*EXCERPT TO READ*:

************

Question

A transistor is connected in common emitter circuit configuration, the collector supply voltage is 10 V and the voltage drop across a resistor of 1000 $\Omega$ in the collector circuit is 0.6 V. If the current gain factor ($\beta$) is 24, then the base current is _________ $\mu$A. (Round off to the Nearest Integer)

Hint:

In transistor problems, remember the fundamental relationships: $I_E = I_B + I_C$, $\alpha = I_C/I_E$, and $\beta = I_C/I_B$. The problem often gives you enough information to find one current, from which you can find the others using the gain factors.

Answer 1

Correct Answer: 25

First, we find the collector current ($I_C$) using Ohm's law for the collector resistor ($R_C$).
Voltage drop across $R_C$, $V_{R_C} = 0.6$ V.
Resistance of $R_C = 1000 \, \Omega$.
$I_C = \frac{V_{R_C}}{R_C} = \frac{0.6 \text{ V}}{1000 \, \Omega} = 0.6 \times 10^{-3}$ A.
$I_C = 0.6$ mA.
Next, we use the current gain factor ($\beta$) to find the base current ($I_B$). The formula for $\beta$ in a common emitter configuration is:
$\beta = \frac{I_C}{I_B}$
We are given $\beta = 24$.

************

*DATA*:
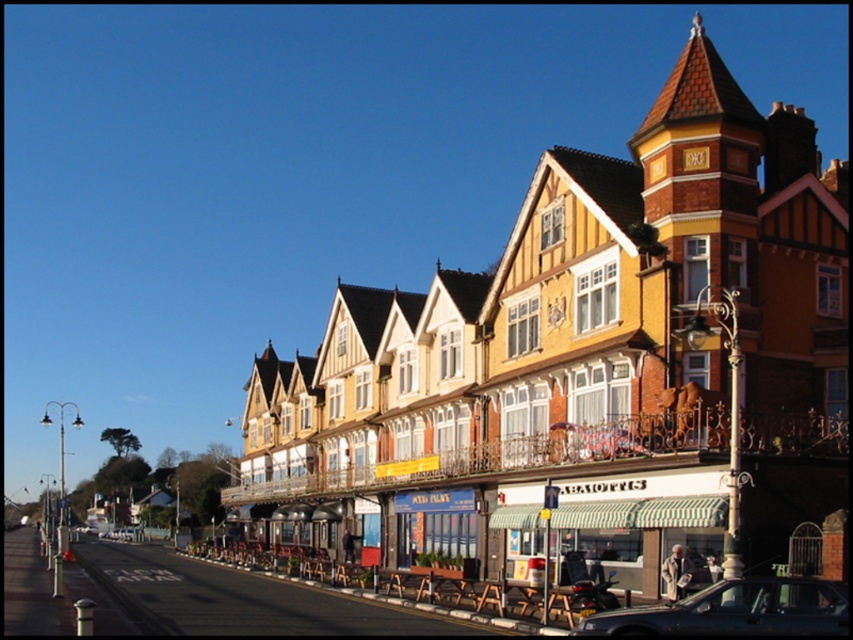
Consider the image. Does yellow wooden building at center have a lesser height compared to metallic blue sedan at center?

In fact, yellow wooden building at center may be taller than metallic blue sedan at center.

Is yellow wooden building at center bigger than metallic blue sedan at center?

Yes.

Is point (781, 268) behind point (811, 595)?

Yes, it is behind point (811, 595).

The image size is (853, 640). Find the location of `yellow wooden building at center`. yellow wooden building at center is located at coordinates (585, 364).

Which is behind, point (839, 196) or point (643, 516)?

The point (839, 196) is more distant.

At what (x,y) coordinates should I click in order to perform the action: click on yellow wooden building at center. Please return your answer as a coordinate pair (x, y). The width and height of the screenshot is (853, 640). Looking at the image, I should click on (585, 364).

This screenshot has width=853, height=640. Find the location of `white striped awning at center`. white striped awning at center is located at coordinates (639, 518).

What do you see at coordinates (639, 518) in the screenshot?
I see `white striped awning at center` at bounding box center [639, 518].

Where is `white striped awning at center`? Image resolution: width=853 pixels, height=640 pixels. white striped awning at center is located at coordinates (639, 518).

************

*TASK DIRECTIONS*:
Reproduce, word for word, the stretch of the transistor problem from "In transistor problems, remember" through "the gain factors.". The records play no part in this work.

*SOLUTION TO THIS EXERCISE*:
In transistor problems, remember the fundamental relationships: $I_E = I_B + I_C$, $\alpha = I_C/I_E$, and $\beta = I_C/I_B$. The problem often gives you enough information to find one current, from which you can find the others using the gain factors.